The assistant coaches may get a little more time off in the summer, but when May comes around, they get back to work.

“We run summer camps for kids of all ages whether they are pre-teens or high-school age kids during the first few weeks of May and June, then we get to recruiting in July,” said Ray Stewart, another one of the assistants.

Recruiting is also a focal point during the offseason.

“Recruiting is one of my favorite parts of my job. I love recruiting because I get to see what kids have changed the most. We scout these kids and we tell them what flaws they have to work on,” Stewart said. “When we go to visit them again, we get to see which ones have improved their games. The ones that have clearly shown the most improvement in their game are the ones who we know are keepers.”

But recruiting isn’t the only the aspect of the job the assistants like during summer.

“Something that I really enjoy is the time we spend with these girls one-on-one,” Bendall said. “Not just working on their basketball games, but also developing good relationships with them.”

As convenient as summer may be for the assistants, Nielson likes the busy work schedule they have during the season.

“There are times where I miss preparing for the games.
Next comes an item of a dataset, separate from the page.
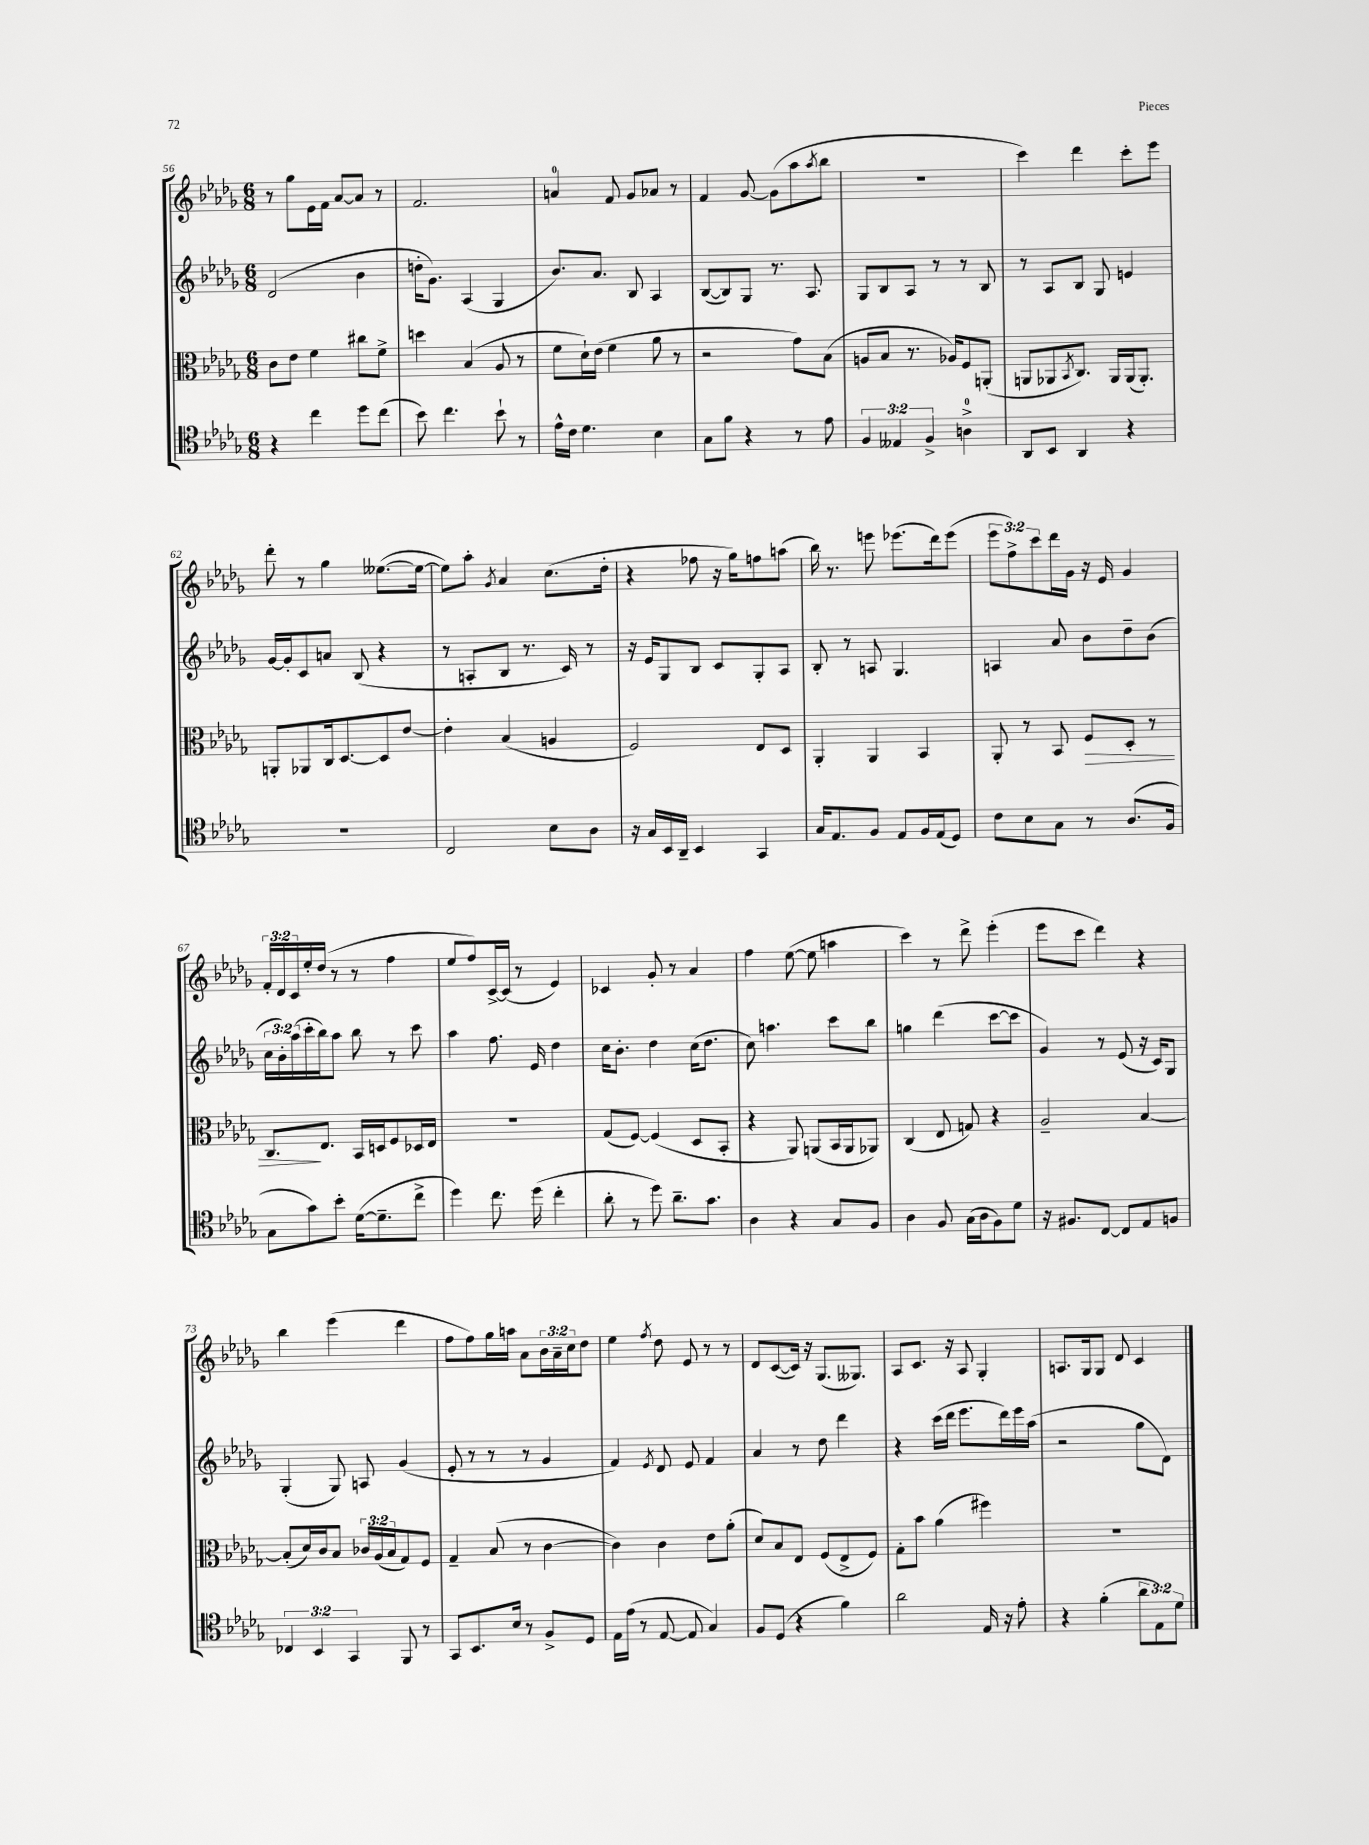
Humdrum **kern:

It’s very time-consuming, but I’ve grown to love it,” he said.

Elisa Tittle
Melinda Bendall has been an assistant coach since 2011. (BYU Photo)

All in all, the assistants love their jobs as coaches, but it’s far more than coaching the players that makes them love their work.

“As coaches, it is our job to not only coach these athletes to be better at the sport, but also at life,” Stewart said. “Here at BYU, it’s not a basketball experience. It’s a life experience. We value what will happen to these girls after they are done here. It’s most important to us that these players become great people when all is said and done.”

After the summer ends, the assistants will start making preparations for the upcoming season this November.